Una delle prime decisioni di Ron Johnson, ex-capo della divisione retail di Apple e ora CEO di JCPenney ha scatenato un vero e proprio putiferio: nominare una presentatrice gay come portavoce della società a qualcuno non è piaciuto!

Stiamo parlando della presentatrice e comico Ellen DeGeneres, famosissima in America e dichiaratamente lesbica, che è stata appunto nominata nuova portavoce della grande catena di negozi JCPenney e che ora un gruppo conservatore vorrebbe far licenziare.

One Million Moms”, così si chiama l’associazione ramo del gruppo conservatore del Missouri “American Family Association”, ha infatti pubblicato in rete, attraverso il proprio sito web e la sua pagina di Facebook, un appello affinché la conduttrice sia sollevata dall’incarico, nonché un invito al boicottaggio della catena.

“JCPenney ha fatto una scelta poco oculata e deve correggere velocemente il suo errore se vuole che i suoi clienti conservatori le rimangano fedeli e non desidera, con il rinnovato punto di vista della compagnia, spaventarne dei possibili nuovi. […] Finché JCPenney non deciderà di essere neutrale nella guerra culturale, a trasformazione del loro marchio non avrà successo.”­­

Ron Johnson, da parte sua, ha immediatamente difeso la scelta fatta:

“La nostra compagnia è stata fondata 110 anni fa sulla base della Regola d’Oro, che dice di trattare le persone in modo giusto e senza differenze.
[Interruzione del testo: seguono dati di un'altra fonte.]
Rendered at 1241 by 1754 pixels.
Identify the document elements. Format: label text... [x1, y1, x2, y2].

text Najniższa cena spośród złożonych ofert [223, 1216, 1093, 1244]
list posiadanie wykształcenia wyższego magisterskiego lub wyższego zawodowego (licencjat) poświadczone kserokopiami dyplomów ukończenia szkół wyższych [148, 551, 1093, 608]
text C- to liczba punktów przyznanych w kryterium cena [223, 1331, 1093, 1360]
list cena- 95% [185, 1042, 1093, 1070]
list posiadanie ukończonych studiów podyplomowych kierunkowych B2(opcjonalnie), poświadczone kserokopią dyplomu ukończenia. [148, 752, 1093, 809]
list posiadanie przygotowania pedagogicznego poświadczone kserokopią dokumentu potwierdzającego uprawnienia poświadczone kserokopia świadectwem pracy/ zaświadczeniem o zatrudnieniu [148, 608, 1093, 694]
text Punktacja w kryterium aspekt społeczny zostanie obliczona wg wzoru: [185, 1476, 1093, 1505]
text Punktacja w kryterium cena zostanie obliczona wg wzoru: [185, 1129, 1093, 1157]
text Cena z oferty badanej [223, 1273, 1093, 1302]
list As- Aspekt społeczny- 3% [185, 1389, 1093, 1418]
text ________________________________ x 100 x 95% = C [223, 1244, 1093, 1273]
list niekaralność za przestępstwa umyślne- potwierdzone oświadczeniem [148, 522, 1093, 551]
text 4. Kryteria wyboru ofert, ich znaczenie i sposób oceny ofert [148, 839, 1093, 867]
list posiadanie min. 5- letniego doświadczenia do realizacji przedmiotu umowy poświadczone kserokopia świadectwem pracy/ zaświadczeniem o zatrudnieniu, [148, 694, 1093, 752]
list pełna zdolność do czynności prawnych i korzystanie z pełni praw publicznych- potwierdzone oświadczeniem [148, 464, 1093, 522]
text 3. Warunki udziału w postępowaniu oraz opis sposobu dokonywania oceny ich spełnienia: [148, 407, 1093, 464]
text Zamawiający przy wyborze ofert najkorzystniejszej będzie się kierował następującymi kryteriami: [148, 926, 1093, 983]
Pensiamo che Ellen rappresenti i valori della nostra compagnia e i valori che condividiamo”. Ha poi continuato dicendo di avere scelto “la persona perfetta, perché tutti abbiamo una sorta di fiducia in lei. È una persona molto onesta e sincera […] è stato incredibilmente bello lavorare con una donna così carina, graziosa divertente e che, ritengo, racchiude ciò su cui si basa l’America”

JCPenney, quindi, non sogna lontanamente di licenziare la neo-nominata, ma anzi la difende a spada tratta. A supporto della catena anche commenti sul gruppo Facebook di “One Million Moms”, ora rimosso dall’AFA, che definivano i comportamenti dell’associazione “bulleschi“.

Che ne pensate,  JCPenney ha fatto una buona mossa o è davvero “saltata sul carro pro-gay” per convenienza, come dicono gli accusatori? In un sondaggio sul LA Times, il 90% dei votanti dà ragione a Johnson e alla sua società.